La tornita e misurata esecuzione della Verdi salva l’opaca regia di Michieletto. I tempi di Strehler? Ormai irripetibili

L'OPERA DA TRE SOLDI. Produzione Piccolo Teatro di Milano. Regia Damiano Michieletto. Foto ©Masiar Pasquali

L’OPERA DA TRE SOLDI. Produzione Piccolo Teatro di Milano. Regia Damiano Michieletto. Foto ©Masiar Pasquali

MILANO, mercoledì 20 aprile ► (di Giorgio Ferrari e Paolo A. Paganini) Quando nel 1928 George Gershwin – che quattro anni prima aveva profeticamente frantumato con Rhapsody in Blue la linea di confine fra la musica colta e il jazz – si recò in tournée in Europa, già allineava fra i suoi ammiratori musicisti illustri come Stravinskij, Prokof’ev, Ravel, Berg e Schoenberg. E Kurt Weill. Quest’ultimo era quello che maggiormente gli rassomigliava, quasi da considerarlo un vero e proprio rivale. In quell’anno Gershwin stava abbozzando il suo poema sinfonico An American in Paris. Anche Weill, figlio del primo cantore della sinagoga di Dessau e appena ventottenne, stava scrivendo le musiche per Die Dreigroschenoper, l’opera teatrale di Bertolt Brecht basata sulla rielaborazione della Beggar’s Opera di John Gay, scritta esattamente due secoli prima su musiche del berlinese Johann Christoph Pepusch.

■ Materiale fornito:
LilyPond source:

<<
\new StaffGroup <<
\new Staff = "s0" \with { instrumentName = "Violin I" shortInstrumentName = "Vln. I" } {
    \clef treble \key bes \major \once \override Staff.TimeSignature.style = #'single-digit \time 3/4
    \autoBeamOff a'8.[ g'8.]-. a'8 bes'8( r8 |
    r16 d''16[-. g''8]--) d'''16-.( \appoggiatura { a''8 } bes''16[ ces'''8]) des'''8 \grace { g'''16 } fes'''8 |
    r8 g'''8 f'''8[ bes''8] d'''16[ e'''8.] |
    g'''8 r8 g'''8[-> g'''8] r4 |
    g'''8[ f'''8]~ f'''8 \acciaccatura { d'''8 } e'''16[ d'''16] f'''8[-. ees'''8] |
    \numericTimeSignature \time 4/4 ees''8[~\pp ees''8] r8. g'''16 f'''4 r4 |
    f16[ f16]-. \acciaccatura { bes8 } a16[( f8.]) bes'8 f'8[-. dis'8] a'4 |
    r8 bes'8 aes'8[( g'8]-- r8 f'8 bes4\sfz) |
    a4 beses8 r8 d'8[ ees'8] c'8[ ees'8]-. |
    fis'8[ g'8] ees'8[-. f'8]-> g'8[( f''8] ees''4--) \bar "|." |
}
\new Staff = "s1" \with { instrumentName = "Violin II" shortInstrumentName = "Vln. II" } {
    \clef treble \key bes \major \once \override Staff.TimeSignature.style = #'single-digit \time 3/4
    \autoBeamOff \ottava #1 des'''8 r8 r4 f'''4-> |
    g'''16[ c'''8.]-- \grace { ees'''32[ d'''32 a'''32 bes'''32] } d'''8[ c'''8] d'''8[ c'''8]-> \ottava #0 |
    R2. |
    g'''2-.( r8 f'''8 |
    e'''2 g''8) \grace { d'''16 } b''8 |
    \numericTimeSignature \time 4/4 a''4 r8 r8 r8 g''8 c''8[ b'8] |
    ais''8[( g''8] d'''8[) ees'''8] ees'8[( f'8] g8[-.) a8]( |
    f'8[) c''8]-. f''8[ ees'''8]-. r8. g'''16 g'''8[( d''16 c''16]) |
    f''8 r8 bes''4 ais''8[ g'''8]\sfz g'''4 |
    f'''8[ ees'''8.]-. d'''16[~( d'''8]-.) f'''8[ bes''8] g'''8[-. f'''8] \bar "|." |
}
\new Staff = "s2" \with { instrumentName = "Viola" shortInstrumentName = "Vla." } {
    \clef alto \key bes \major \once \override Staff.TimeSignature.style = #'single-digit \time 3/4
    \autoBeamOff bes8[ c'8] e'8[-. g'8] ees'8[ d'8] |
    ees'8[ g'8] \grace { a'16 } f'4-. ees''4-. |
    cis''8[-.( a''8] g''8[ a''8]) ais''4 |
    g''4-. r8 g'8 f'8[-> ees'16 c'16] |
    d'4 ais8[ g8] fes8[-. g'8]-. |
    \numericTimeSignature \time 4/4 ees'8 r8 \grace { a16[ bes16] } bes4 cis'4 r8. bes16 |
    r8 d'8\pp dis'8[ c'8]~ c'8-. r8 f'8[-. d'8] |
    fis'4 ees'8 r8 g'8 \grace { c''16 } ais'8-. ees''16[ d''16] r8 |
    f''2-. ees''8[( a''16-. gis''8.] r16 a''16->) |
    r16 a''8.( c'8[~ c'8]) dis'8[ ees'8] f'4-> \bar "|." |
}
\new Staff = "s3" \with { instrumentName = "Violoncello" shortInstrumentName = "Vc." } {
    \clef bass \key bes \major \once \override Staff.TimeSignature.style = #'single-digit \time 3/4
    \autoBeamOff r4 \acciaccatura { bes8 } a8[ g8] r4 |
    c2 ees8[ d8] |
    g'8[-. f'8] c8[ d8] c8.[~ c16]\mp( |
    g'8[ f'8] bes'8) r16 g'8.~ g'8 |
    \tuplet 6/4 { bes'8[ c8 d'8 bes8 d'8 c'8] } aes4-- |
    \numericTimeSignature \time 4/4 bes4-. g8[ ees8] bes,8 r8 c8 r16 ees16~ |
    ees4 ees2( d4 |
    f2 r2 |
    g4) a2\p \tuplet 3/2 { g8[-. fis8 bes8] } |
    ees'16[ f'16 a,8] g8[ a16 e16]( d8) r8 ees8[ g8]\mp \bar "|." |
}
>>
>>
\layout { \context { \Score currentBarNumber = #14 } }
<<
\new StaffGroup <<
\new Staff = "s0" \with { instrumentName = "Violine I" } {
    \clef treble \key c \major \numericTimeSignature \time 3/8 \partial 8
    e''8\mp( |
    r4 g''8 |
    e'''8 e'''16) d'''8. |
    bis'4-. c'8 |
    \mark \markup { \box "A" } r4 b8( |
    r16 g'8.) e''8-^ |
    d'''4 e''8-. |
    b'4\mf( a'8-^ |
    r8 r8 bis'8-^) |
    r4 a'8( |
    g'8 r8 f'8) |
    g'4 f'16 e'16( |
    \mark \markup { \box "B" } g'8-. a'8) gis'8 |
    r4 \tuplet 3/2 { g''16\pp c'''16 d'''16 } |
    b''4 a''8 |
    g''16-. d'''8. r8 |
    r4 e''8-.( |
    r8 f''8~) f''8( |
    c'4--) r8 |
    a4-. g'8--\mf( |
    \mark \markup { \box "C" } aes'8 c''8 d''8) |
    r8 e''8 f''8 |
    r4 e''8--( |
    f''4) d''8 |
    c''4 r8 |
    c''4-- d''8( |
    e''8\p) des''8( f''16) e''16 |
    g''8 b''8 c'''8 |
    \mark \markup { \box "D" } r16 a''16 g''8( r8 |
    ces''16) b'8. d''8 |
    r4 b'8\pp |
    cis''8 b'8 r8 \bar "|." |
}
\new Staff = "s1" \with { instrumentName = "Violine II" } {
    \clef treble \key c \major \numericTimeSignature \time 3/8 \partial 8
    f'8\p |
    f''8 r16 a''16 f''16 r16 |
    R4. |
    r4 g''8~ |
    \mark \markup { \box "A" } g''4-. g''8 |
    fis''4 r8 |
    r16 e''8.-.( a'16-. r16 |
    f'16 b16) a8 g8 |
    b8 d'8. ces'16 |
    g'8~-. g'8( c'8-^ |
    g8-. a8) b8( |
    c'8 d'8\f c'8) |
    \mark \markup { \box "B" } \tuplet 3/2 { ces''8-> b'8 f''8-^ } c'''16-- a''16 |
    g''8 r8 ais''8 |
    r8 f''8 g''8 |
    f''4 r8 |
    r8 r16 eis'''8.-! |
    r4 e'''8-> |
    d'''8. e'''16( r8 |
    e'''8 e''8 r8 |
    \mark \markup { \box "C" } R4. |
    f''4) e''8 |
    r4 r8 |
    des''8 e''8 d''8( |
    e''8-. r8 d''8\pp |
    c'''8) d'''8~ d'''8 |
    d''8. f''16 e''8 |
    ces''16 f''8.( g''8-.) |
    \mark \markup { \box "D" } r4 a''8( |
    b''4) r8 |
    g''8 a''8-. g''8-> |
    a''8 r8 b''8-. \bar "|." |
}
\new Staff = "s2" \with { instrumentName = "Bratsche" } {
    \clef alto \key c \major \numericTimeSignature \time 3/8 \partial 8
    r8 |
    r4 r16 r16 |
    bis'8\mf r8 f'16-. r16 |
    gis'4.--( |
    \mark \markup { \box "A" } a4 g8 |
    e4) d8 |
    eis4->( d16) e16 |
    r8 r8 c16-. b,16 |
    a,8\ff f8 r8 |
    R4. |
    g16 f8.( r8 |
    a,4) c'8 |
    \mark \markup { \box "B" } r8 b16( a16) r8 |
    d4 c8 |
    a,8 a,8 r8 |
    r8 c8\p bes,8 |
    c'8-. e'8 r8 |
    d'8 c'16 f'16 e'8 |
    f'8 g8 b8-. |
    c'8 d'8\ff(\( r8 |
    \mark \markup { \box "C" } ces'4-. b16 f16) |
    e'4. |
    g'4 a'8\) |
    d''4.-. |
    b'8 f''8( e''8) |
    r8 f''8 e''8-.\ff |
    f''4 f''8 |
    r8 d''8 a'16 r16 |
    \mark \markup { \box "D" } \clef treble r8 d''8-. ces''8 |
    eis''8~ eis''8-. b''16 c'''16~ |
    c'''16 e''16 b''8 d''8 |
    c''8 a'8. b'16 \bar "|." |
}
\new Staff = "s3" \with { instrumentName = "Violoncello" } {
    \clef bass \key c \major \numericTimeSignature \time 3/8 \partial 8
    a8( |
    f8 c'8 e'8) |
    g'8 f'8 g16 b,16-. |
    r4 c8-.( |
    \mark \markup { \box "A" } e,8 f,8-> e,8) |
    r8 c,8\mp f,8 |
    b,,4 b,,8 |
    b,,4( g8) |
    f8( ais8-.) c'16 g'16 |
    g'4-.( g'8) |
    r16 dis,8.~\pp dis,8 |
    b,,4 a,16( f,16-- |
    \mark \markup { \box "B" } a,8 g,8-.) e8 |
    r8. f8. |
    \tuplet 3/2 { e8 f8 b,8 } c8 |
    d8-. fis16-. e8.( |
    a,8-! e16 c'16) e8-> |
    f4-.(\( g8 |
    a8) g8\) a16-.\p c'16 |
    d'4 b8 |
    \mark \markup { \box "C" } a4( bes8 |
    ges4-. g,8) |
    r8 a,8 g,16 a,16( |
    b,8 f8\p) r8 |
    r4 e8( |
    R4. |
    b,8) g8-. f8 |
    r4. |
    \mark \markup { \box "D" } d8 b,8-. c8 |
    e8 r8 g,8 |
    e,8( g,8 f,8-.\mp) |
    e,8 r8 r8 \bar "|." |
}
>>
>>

■ Cosa fare: Per favore, elenca tutti i musicisti che il testo indica tra gli ammiratori di George Gershwin al tempo della sua tournée europea del 1928.

■ Risultato: Stravinskij, Prokof'ev, Ravel, Berg, Schoenberg e Kurt Weill.